§ Предоставленный отрывок

********************

Случайно или нет, но одновременное участие в фестивале NET спектаклей Саши Вальц и Филиппа Декуфле в какой-то степени символично. В теперь уже далеком (не столько по времени, сколько психологически) сезоне 1996–1997 годов приезд этих хореографов в Москву стал художественным потрясением. Упомянутый сезон вообще оказался очень богатым на выступления зарубежных танцевальных трупп. Это были годы, когда современный танец только начинал завоевывать позиции в России, отечественный – вставал на ноги, а гастроли иностранных трупп contemporary dance были самыми ожидаемыми событиями. Один за другим в Москву приезжали Карин Сапорта, Филипп Жанти из Франции, Дженнифер Мюллер из США, знаменитая компания Мари Рамбер из Великобритании. Тем не менее, впечатления от спектаклей Вальц и Декуфле оказались из самых мощных. Они поражали какой-то фантастической, прежде невиданной изобретательностью (кстати, как и спектакль тезки Декуфле Филиппа Жанти) и потрясающим профессионализмом исполнителей, которые, казалось, могут абсолютно все. Правда, креативность была разного свойства. В спектакле Вальц, помимо железного танцевального рисунка, очень сильно ощущалась крепкая режиссерская рука. При всей определенности конструкции происходящее на сцене выглядело как сиюминутная импровизация. Спектакль назывался “Аллея космонавтов”, и его местом действия служила хорошо знакомая российскому зрителю стереотипная квартира, обитатели которой – три поколения одной семьи – сражались за пространство на диване перед телевизором. За несложным сюжетом рас-крывались целые миры, истории жизни этих странных персонажей, живущих, передвигающихся и общающихся словно под гипнозом. Там имелись и блистательные танцевальные куски, и гротескно-смешные, почти цирковые в своей эксцентричности номера, когда исполнители, проявляя чудеса акробатики, скатывались с дивана, перепрыгивали через него, буквально-таки летали над ним. “Аллея космонавтов” с удивительной изощренностью рассказывала о том, что люди обезличились, разучились жить и чувствовать. Работа Саши Вальц удивляла непривычной серьезностью посыла и глубиной размышлений хореографа.

********************

§ Сохранённые данные
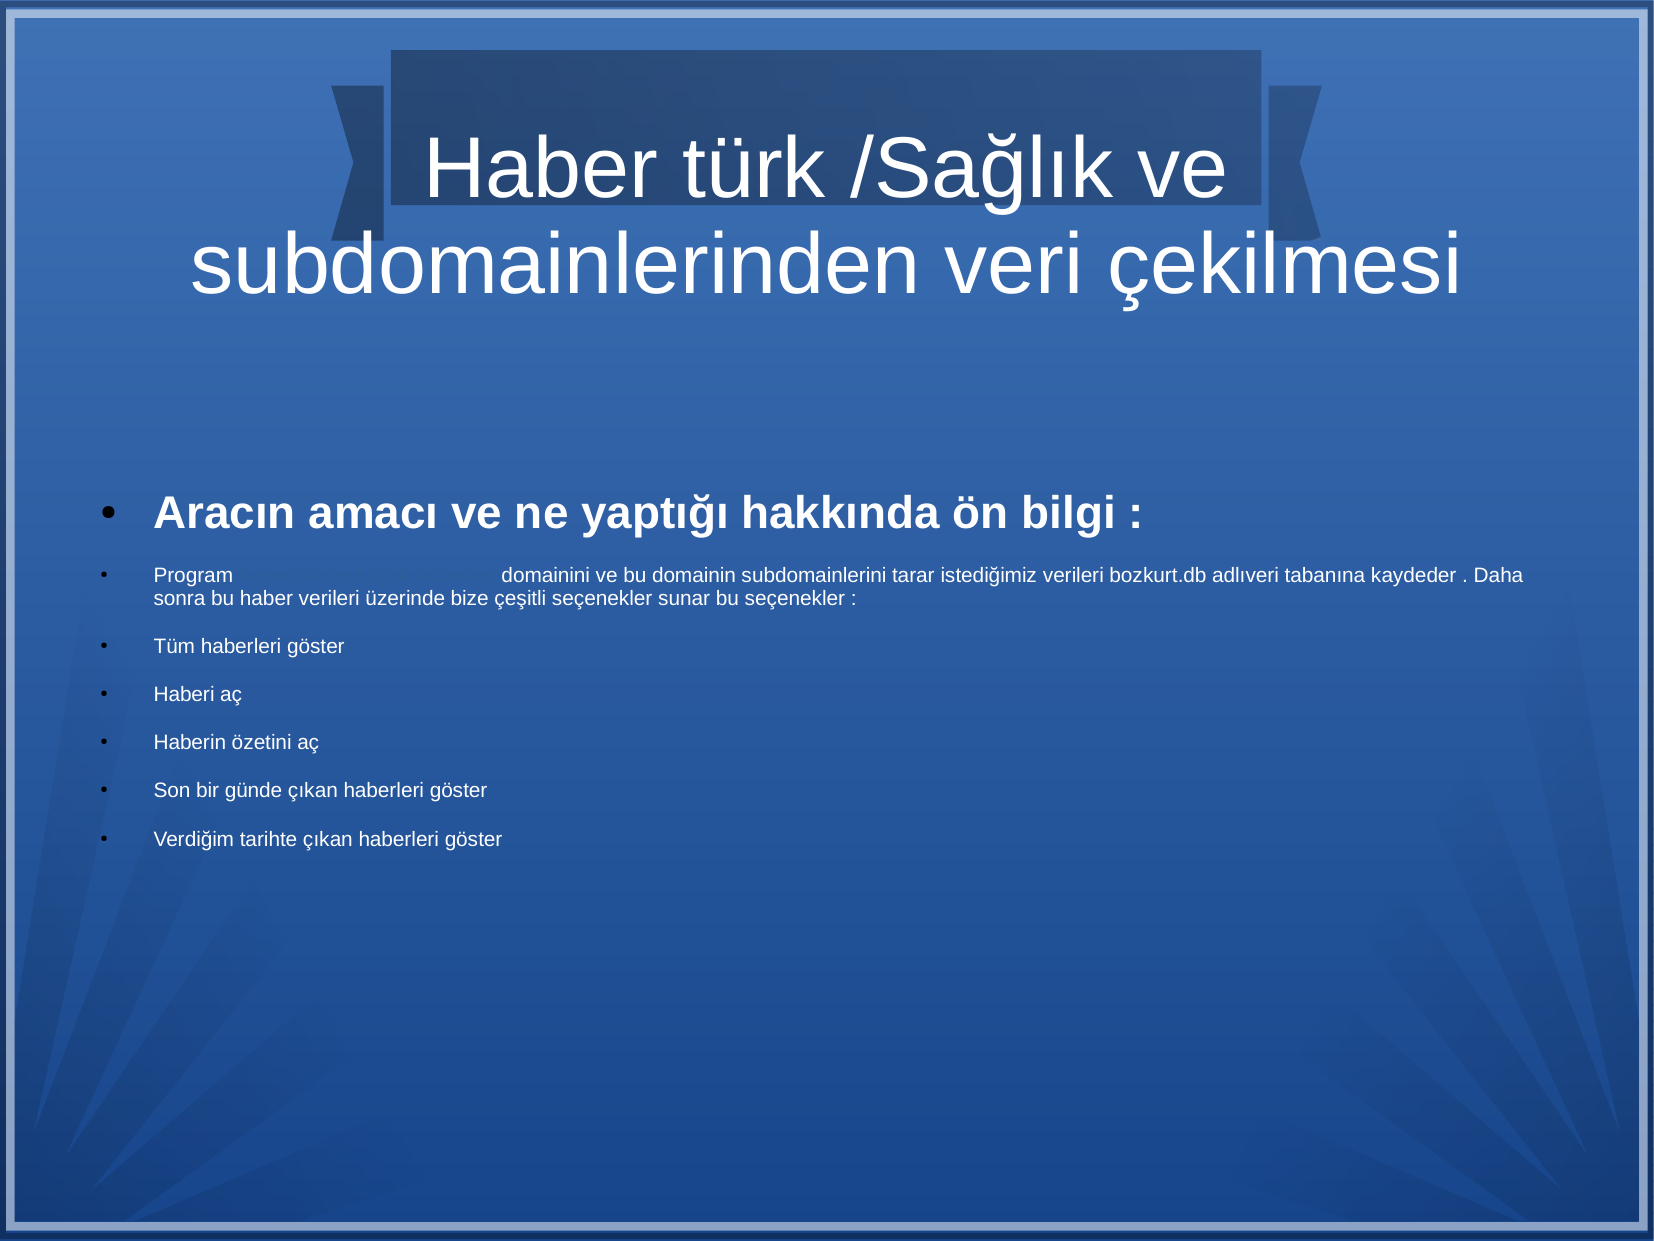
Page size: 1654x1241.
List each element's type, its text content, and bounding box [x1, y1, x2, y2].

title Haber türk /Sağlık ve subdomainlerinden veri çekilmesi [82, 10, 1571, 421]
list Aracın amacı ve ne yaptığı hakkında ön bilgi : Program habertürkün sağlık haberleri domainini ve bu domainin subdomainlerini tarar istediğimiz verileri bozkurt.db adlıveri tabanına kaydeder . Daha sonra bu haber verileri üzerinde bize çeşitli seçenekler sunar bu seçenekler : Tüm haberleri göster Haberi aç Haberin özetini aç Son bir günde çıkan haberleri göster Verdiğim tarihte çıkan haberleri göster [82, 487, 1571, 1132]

********************

Допишите отрывок о спектаклях Саши Вальц и Филиппа Декуфле на фестивале NET, начав сразу после его последнего предложения. Листинг здесь не понадобится.

Спектакль же Декуфле (он назывался “Декодекс”) напоминал радостные сны нашего детства. В нем было невесть сколько всего напридумано, наворочено и виртуозно выполнено: артисты взлетали под колосники, танцевали в ластах, а их конечности периодически превращались в невероятные щупальца, которые могли растягиваться до какой угодно длины, завязываясь в узлы и обматывая танцовщиков. Всего сейчас уже и не вспомнить. Но светлое ощущение, оставшееся после спектакля, не забылось и сегодня.
Нынешние Вальц и Декуфле – совершенно другие. Но другие и мы. В нас нет той щенячьей радости неофитов, которая кружила голову, вызывая восторг от всего, хоть сколько-то необычного. Сегодня мы гораздо рассудочнее, трезвее и критичнее. Но не признать, что фантазия Декуфле не иссякла и стала, может, еще богаче – нельзя. Она и здесь бьет ключом. Но это уже иной источник. В спектакле “Декодекс” был фонтан юмора и легкой иронии, в его брызгах играли солнечные лучи. А сегодняшний “Octopus”, при всей его неуемной изобретательности, уже не искрится детской радостью. Впрочем, в нем тоже много от игры, и именно детской. Не говоря уж о том, что здесь “играют” с изображением на экране, с полом исполнительницы (одна половина тела одета в мужской костюм, а другая – в женский), а также с хореографическими текстами, ставшими классикой XX века – бежаровскими “Бахти” и “Болеро”. Здесь имеются и прямые отсылки к наивным детским забавам, например, танцовщицы из ска-калки-веревочки сплетают “колыбель для кошки”, а у тонкой изящной танцовщицы оказываются сильные, мускулистые руки, принадлежащие другой, скрытой за ее спиной, артистке. Всего на сцене восемь исполнителей (пополам мужчин и женщин), отсюда и название спектакля.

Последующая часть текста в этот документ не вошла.